How much data does the L2 cache load from the L3 cache, and the L3 cache load from main memory? Is it defined in terms of pages and if so, how would this answer differ according to different L2/L3 cache sizes?
Upvotes: 3
Views: 2009
Reputation: 3073
It depends somewhat on the ISA and microarchitecture of your platform. Recent x86-64 based microarchitectures use 64 byte lines in all levels of the cache hierarchy.
Typically signed shorts will require two bytes each meaning that MyClass will need 6 bytes in addition the class overhead. If your C++ implementation stores the vector<> contiguously like an array you should get about 10 MyClass objects per 64-byte lines. Provided the vector<> is the right length, you won't load much garbage.
It's wise to note that since you're accessing the elements in a very predictable pattern the hardware prefetcher should kick in and fetch a reasonable amount of data it expects to use in the future. This could potentially bring more than you need into various levels of the cache hierarchy. It will vary from chip to chip.
Upvotes: 4
Reputation:
L2 and L3 caches also have cache lines that are smaller than a virtual memory system page. The size of L2 and L3 cache lines is greater than or equal to the L1 cache line size, not uncommonly being twice that of the L1 cache line size.
For recent x86 processors, all caches use the same 64-byte cache line size. (Early Pentium 4 processors had 64-byte L1 cache lines and 128-byte L2 cache lines.)
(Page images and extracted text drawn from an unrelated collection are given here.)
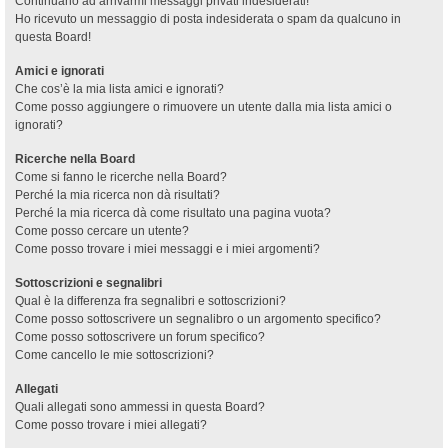
Continuano ad arrivarmi messaggi privati indesiderati!
Ho ricevuto un messaggio di posta indesiderata o spam da qualcuno in
questa Board!
Amici e ignorati
Che cos’è la mia lista amici e ignorati?
Come posso aggiungere o rimuovere un utente dalla mia lista amici o
ignorati?
Ricerche nella Board
Come si fanno le ricerche nella Board?
Perché la mia ricerca non dà risultati?
Perché la mia ricerca dà come risultato una pagina vuota?
Come posso cercare un utente?
Come posso trovare i miei messaggi e i miei argomenti?
Sottoscrizioni e segnalibri
Qual è la differenza fra segnalibri e sottoscrizioni?
Come posso sottoscrivere un segnalibro o un argomento specifico?
Come posso sottoscrivere un forum specifico?
Come cancello le mie sottoscrizioni?
Allegati
Quali allegati sono ammessi in questa Board?
Come posso trovare i miei allegati?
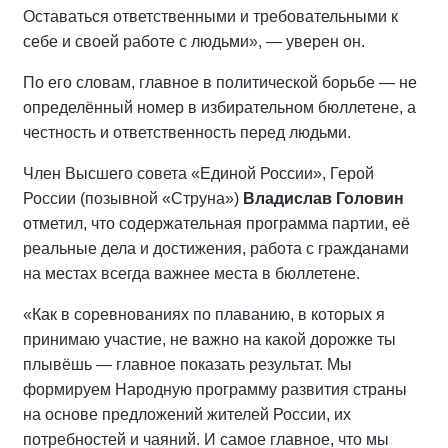
Оставаться ответственными и требовательными к
себе и своей работе с людьми», — уверен он.
По его словам, главное в политической борьбе — не
определённый номер в избирательном бюллетене, а
честность и ответственность перед людьми.
Член Высшего совета «Единой России», Герой
России (позывной «Струна»)
Владислав Головин
отметил, что содержательная программа партии, её
реальные дела и достижения, работа с гражданами
на местах всегда важнее места в бюллетене.
«Как в соревнованиях по плаванию, в которых я
принимаю участие, не важно на какой дорожке ты
плывёшь — главное показать результат. Мы
формируем Народную программу развития страны
на основе предложений жителей России, их
потребностей и чаяний. И самое главное, что мы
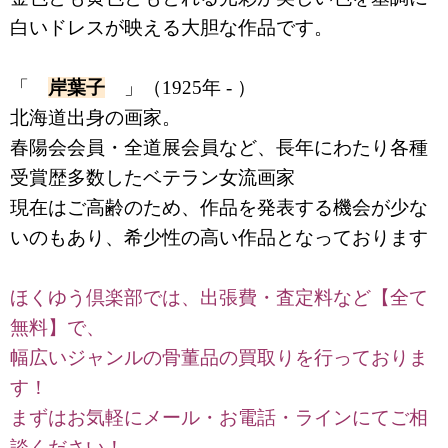
白いドレスが映える大胆な作品です。
「
岸葉子
」（1925年 - ）
北海道出身の画家。
春陽会会員・全道展会員など、長年にわたり各種
受賞歴多数したベテラン女流画家
現在はご高齢のため、作品を発表する機会が少な
いのもあり、希少性の高い作品となっております
ほくゆう倶楽部では、出張費・査定料など【全て
無料】で、
幅広いジャンルの骨董品の買取りを行っておりま
す！
まずはお気軽にメール・お電話・ラインにてご相
談ください！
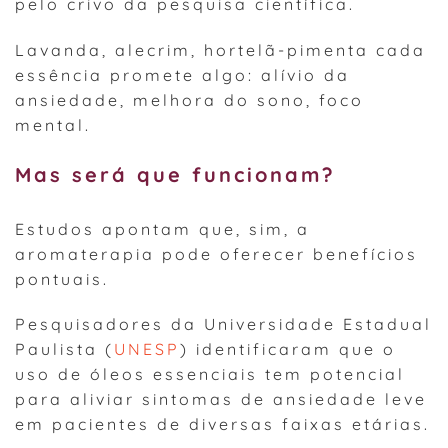
pelo crivo da pesquisa científica.
Lavanda, alecrim, hortelã-pimenta cada
essência promete algo: alívio da
ansiedade, melhora do sono, foco
mental.
Mas será que funcionam?
Estudos apontam que, sim, a
aromaterapia pode oferecer benefícios
pontuais.
Pesquisadores da Universidade Estadual
Paulista (
UNESP
) identificaram que o
uso de óleos essenciais tem potencial
para aliviar sintomas de ansiedade leve
em pacientes de diversas faixas etárias.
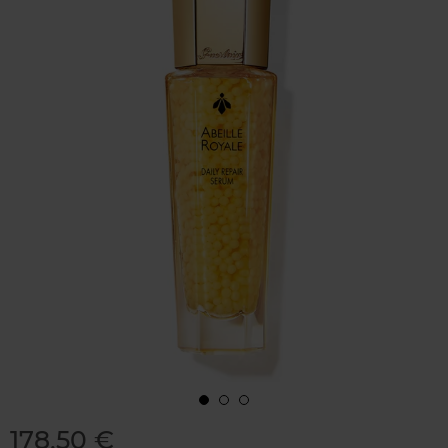
178,50 €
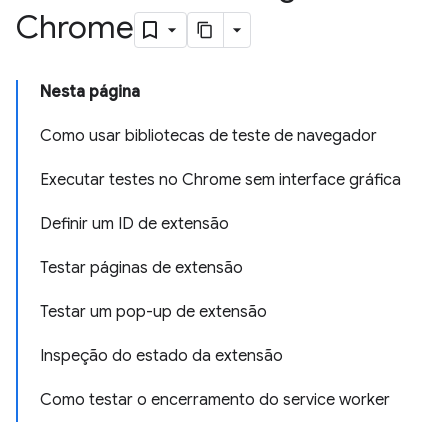
Chrome
Nesta página
Como usar bibliotecas de teste de navegador
Executar testes no Chrome sem interface gráfica
Definir um ID de extensão
Testar páginas de extensão
Testar um pop-up de extensão
Inspeção do estado da extensão
Como testar o encerramento do service worker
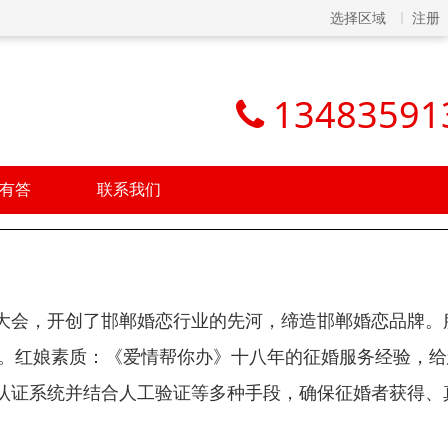
选择区域
注册
13483591
有答
联系我们
大会，开创了邯郸婚恋行业的先河，缔造邯郸婚恋品牌。
员。红娘素质：《爱情帮你办》十八年的征婚服务经验，
认证系统并结合人工验证等多种手段，确保征婚者获得、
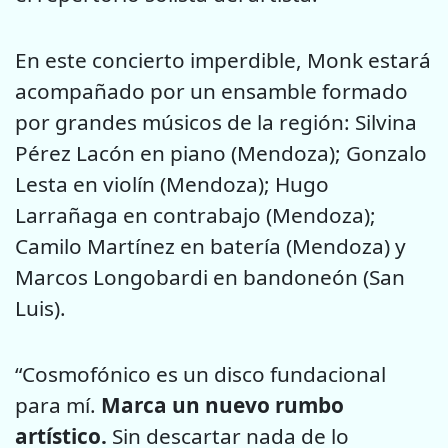
En este concierto imperdible, Monk estará
acompañado por un ensamble formado
por grandes músicos de la región: Silvina
Pérez Lacón en piano (Mendoza); Gonzalo
Lesta en violín (Mendoza); Hugo
Larrañaga en contrabajo (Mendoza);
Camilo Martínez en batería (Mendoza) y
Marcos Longobardi en bandoneón (San
Luis).
“Cosmofónico es un disco fundacional
para mí.
Marca un nuevo rumbo
artístico.
Sin descartar nada de lo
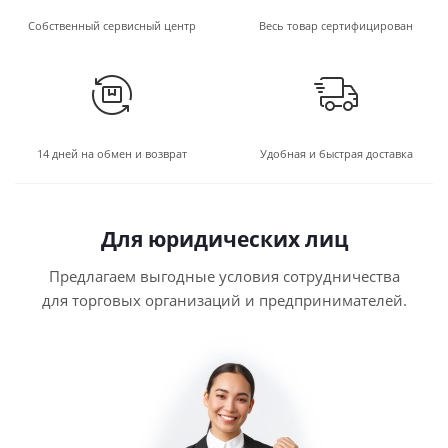
Собственный сервисный центр
Весь товар сертифицирован
14 дней на обмен и возврат
Удобная и быстрая доставка
Для юридических лиц
Предлагаем выгодные условия сотрудничества
для торговых организаций и предпринимателей.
IBM's POWER7 uses 128-byte cache blocks in L1, L2, and L3. (However, POWER4 used 128-byte blocks in L1 and L2, but sectored 512-byte blocks in the off-chip L3. Sectored blocks provide a valid bit for subblocks. For L2 and L3 caches, sectoring allows a single coherence size to be used throughout the system.)
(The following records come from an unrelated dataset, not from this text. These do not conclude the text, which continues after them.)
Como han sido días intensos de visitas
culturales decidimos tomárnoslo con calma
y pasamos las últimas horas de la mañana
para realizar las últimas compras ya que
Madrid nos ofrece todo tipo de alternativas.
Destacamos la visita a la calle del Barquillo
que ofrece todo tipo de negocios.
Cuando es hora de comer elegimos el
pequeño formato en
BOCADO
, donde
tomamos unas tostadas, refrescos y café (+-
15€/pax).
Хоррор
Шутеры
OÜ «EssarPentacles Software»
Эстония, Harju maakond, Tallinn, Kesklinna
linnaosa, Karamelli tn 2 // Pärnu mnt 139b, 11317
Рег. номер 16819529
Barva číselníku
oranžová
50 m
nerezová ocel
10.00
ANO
Using a larger cache line size in last level cache reduces tag overhead and facilitates long burst accesses between the processor and main memory (longer bursts can provide more bandwidth and facilitate more extensive error correction and DRAM chip redundancy), while allowing other levels of cache and cache coherence to use smaller chunks which reduces bandwidth use and capacity waste. (Large last level cache blocks also provide a prefetching effect whose cache polluting issues are less severe because of the relatively high capacity of last level caches. However, hardware prefetching can accomplish the same effect with less waste of cache capacity.) With a smaller cache (e.g., typical L1 cache), evictions happen more frequently so the time span in which spatial locality can be exploited is smaller (i.e., it is more likely that only data in one smaller chunk will be used before the cache line is evicted). A larger cache line also reduces the number of blocks available, in some sense reducing the capacity of the cache; this capacity reduction is particularly problematic for a small cache.
Upvotes: 7